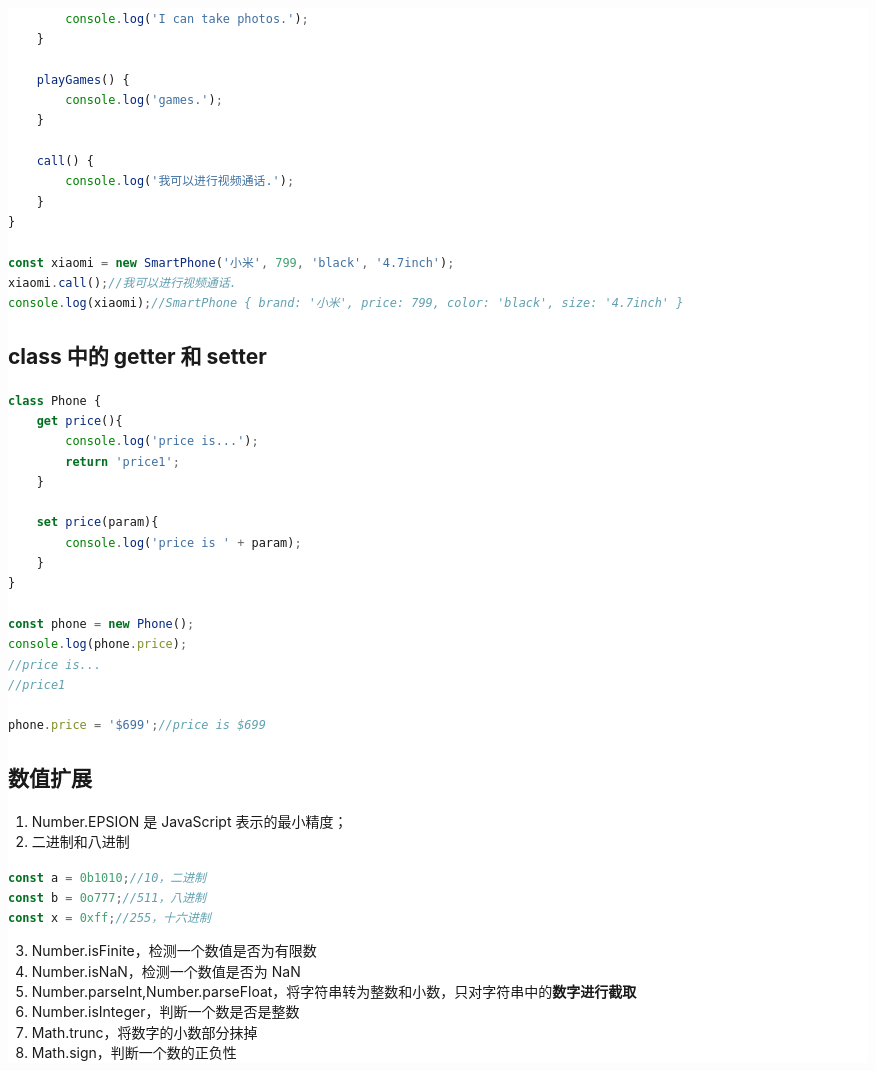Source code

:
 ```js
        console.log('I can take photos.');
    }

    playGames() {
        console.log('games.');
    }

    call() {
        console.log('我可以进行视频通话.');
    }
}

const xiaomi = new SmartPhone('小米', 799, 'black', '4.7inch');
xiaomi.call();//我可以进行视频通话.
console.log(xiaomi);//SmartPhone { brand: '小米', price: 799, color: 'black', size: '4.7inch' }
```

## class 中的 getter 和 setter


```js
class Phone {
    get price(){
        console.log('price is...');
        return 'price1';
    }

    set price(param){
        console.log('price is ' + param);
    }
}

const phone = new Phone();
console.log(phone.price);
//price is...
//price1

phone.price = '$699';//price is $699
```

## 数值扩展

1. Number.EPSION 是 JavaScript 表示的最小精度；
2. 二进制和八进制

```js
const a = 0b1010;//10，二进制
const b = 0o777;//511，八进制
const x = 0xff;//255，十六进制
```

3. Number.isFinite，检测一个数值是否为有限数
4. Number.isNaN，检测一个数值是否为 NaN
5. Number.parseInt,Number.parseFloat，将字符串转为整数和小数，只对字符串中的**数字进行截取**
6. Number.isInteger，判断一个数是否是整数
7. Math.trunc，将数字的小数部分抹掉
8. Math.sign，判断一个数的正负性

--

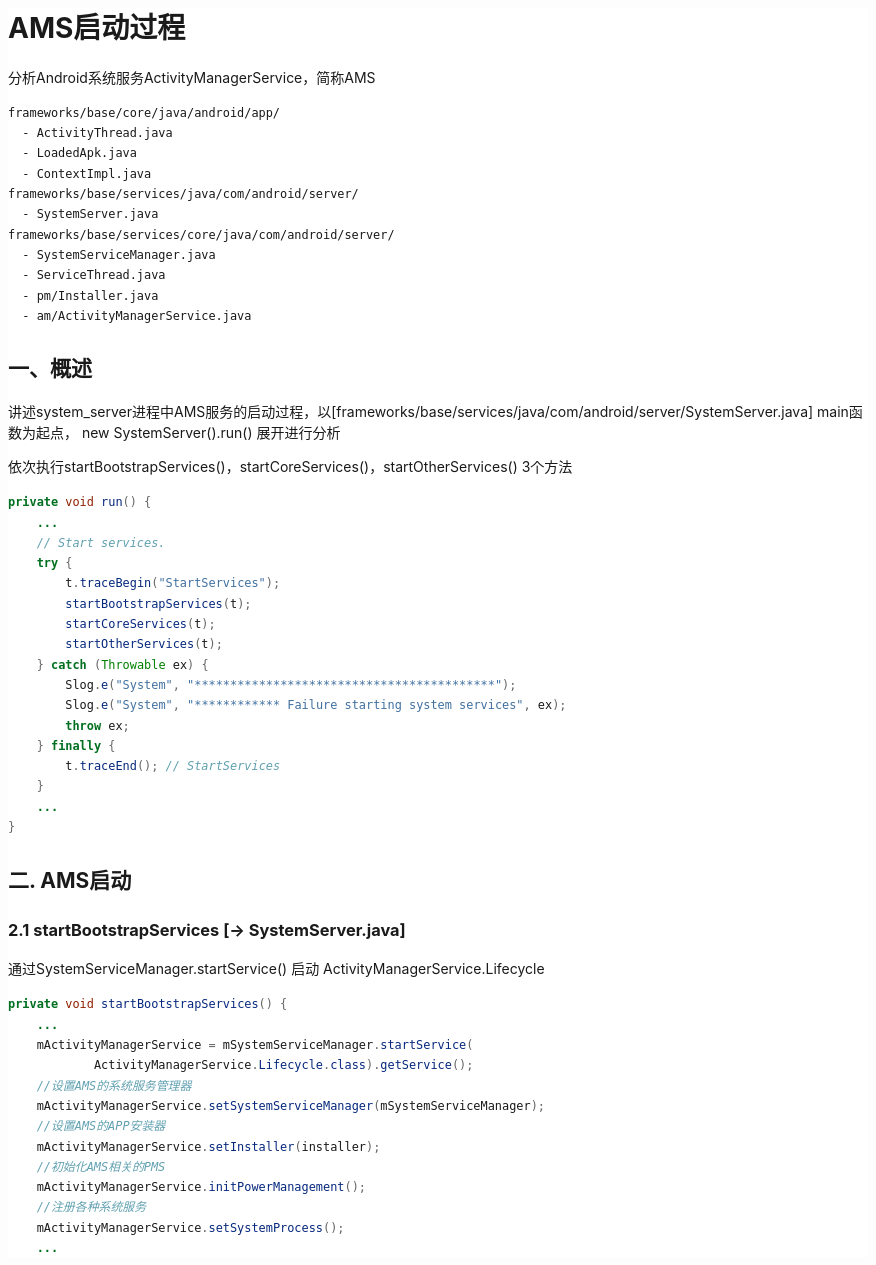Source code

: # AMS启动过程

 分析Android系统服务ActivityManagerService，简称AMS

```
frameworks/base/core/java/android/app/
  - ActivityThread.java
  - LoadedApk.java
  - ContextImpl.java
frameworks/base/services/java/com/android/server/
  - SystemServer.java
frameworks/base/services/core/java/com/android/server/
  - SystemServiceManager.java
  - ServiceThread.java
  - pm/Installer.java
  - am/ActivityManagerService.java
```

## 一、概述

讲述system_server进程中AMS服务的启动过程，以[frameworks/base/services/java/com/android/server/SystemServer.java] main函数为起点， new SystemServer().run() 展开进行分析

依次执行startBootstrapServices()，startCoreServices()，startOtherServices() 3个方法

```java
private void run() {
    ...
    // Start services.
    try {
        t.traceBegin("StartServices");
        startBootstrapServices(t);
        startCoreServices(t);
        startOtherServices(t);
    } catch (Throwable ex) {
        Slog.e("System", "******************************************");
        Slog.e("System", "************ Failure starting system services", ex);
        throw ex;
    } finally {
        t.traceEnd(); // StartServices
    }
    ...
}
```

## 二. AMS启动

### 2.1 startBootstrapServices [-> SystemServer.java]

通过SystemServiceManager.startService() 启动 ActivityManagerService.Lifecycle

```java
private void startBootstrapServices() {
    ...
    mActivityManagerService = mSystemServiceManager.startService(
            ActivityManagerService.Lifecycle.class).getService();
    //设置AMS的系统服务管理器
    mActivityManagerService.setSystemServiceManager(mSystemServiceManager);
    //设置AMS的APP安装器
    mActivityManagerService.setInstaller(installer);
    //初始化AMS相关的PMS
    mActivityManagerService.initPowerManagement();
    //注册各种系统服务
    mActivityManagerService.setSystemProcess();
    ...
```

**WHAT IS REQUIRED:** If a line in the records above contains the word "SystemServer", count it, then give the total and nothing else.

**COMPLETED TASK:** 3